Jan Kara April 4, 2023, 10:04 a.m. UTC | #7
On Mon 03-04-23 22:02:56, Baokun Li wrote:
> On 2023/3/30 0:22, Jan Kara wrote:
> > On Wed 29-03-23 15:23:19, Baokun Li wrote:
> > > On 2023/3/28 18:00, Jan Kara wrote:
> > > > On Mon 27-03-23 21:09:42, Baokun Li wrote:
> > > > > On 2023/3/27 20:47, Jan Kara wrote:
> > > > > > On Sat 25-03-23 14:34:43, Baokun Li wrote:
> > > > > > > In our fault injection test, we create an ext4 file, migrate it to
> > > > > > > non-extent based file, then punch a hole and finally trigger a WARN_ON
> > > > > > > in the ext4_da_update_reserve_space():
> > > > > > > 
> > > > > > > EXT4-fs warning (device sda): ext4_da_update_reserve_space:369:
> > > > > > > ino 14, used 11 with only 10 reserved data blocks
> > > > > > > 
> > > > > > > When writing back a non-extent based file, if we enable delalloc, the
> > > > > > > number of reserved blocks will be subtracted from the number of blocks
> > > > > > > mapped by ext4_ind_map_blocks(), and the extent status tree will be
> > > > > > > updated. We update the extent status tree by first removing the old
> > > > > > > extent_status and then inserting the new extent_status. If the block range
> > > > > > > we remove happens to be in an extent, then we need to allocate another
> > > > > > > extent_status with ext4_es_alloc_extent().

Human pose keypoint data
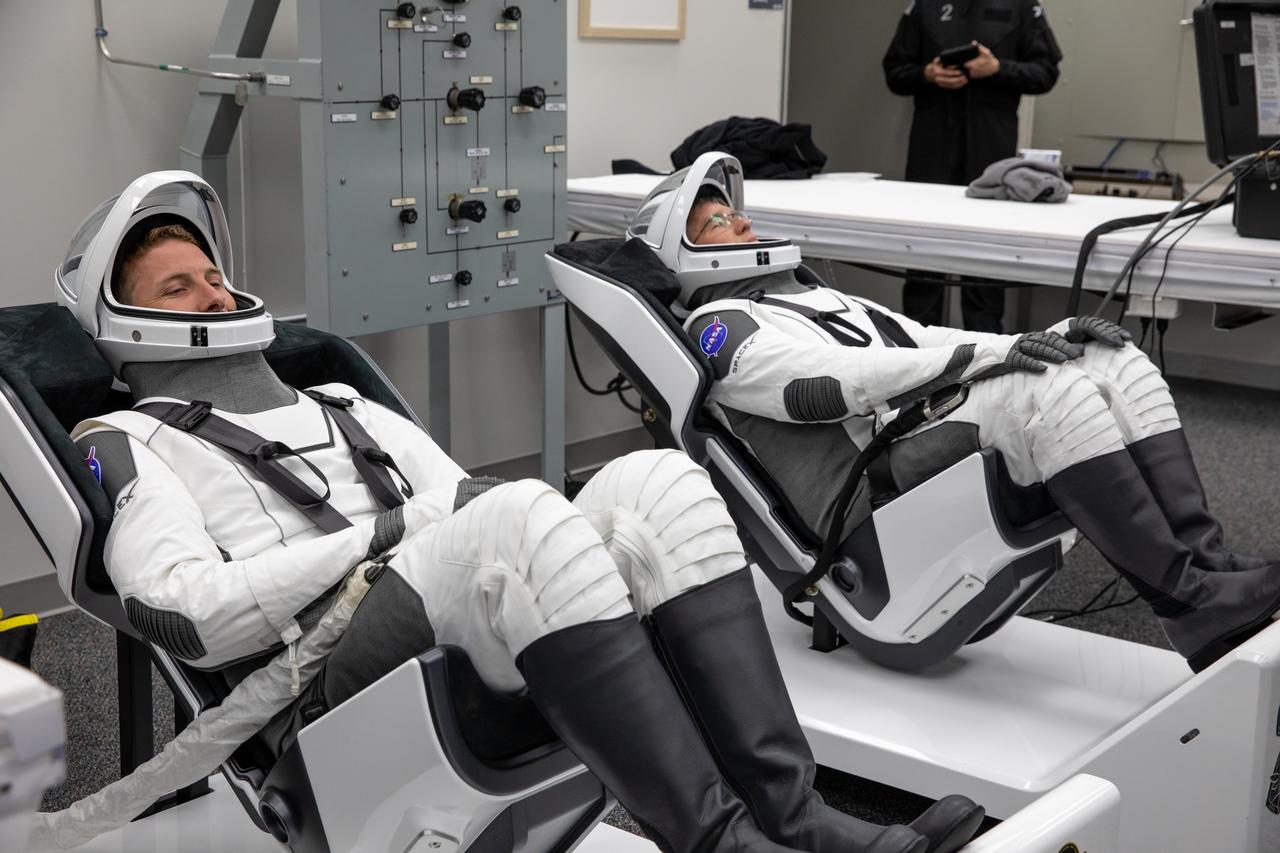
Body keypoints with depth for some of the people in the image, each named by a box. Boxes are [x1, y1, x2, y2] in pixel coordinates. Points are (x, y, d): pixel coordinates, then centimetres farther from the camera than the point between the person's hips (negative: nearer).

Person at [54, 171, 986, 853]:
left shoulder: (345, 407, 32)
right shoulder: (133, 444, 12)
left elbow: (471, 501, 23)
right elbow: (188, 617, -7)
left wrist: (453, 510, -2)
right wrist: (383, 534, -9)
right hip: (334, 699, -6)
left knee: (657, 481, -16)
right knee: (523, 513, -32)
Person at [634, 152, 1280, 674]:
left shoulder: (819, 298, 34)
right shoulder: (717, 326, 6)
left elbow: (920, 344, 22)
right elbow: (826, 382, -12)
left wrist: (1050, 339, 4)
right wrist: (990, 355, -19)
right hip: (873, 499, -8)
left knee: (1113, 359, -8)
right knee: (1051, 387, -29)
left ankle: (1210, 565, -20)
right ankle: (1190, 600, -27)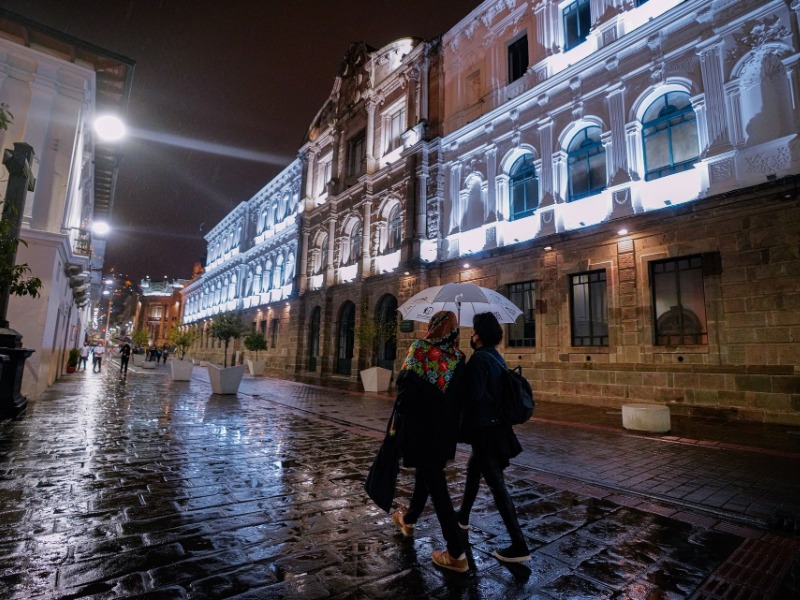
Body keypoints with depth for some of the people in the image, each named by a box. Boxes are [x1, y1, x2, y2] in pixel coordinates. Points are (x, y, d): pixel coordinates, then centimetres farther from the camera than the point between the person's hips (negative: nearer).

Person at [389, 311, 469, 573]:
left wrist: (402, 409, -1)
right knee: (426, 473, 24)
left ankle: (456, 553, 4)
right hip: (446, 427, 6)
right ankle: (409, 519, 46)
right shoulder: (459, 357, 0)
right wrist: (452, 421, 15)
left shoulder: (420, 348, -12)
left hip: (421, 425, -5)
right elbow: (460, 393, 2)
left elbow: (405, 381, -18)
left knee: (434, 482, 1)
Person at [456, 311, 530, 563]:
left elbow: (473, 395, -24)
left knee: (497, 484, -2)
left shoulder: (480, 358, -20)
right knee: (473, 469, 26)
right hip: (496, 424, 10)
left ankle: (520, 546, 6)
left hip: (484, 428, -10)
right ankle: (463, 517, 43)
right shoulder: (497, 357, 8)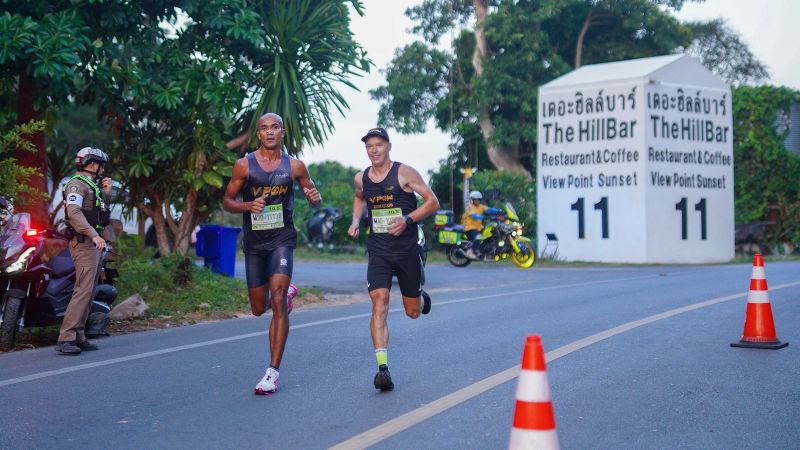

* WHAT THE TASK REQUIRES:
Continue the ext4 mailing-list thread, picking up right after its last sentence.

* TASK RESPONSE:
> > > > > > > 
> > > > > > >           use old    to remove   to add new
> > > > > > >        |----------|------------|------------|
> > > > > > >                  old extent_status
> > > > > > > 
> > > > > > > The problem is that the allocation of a new extent_status failed due to a
> > > > > > > fault injection, and __es_shrink() did not get free memory, resulting in
> > > > > > > a return of -ENOMEM. Then do_writepages() retries after receiving -ENOMEM,
> > > > > > > we map to the same extent again, and the number of reserved blocks is again
> > > > > > > subtracted from the number of blocks in that extent. Since the blocks in
> > > > > > > the same extent are subtracted twice, we end up triggering WARN_ON at
> > > > > > > ext4_da_update_reserve_space() because used > ei->i_reserved_data_blocks.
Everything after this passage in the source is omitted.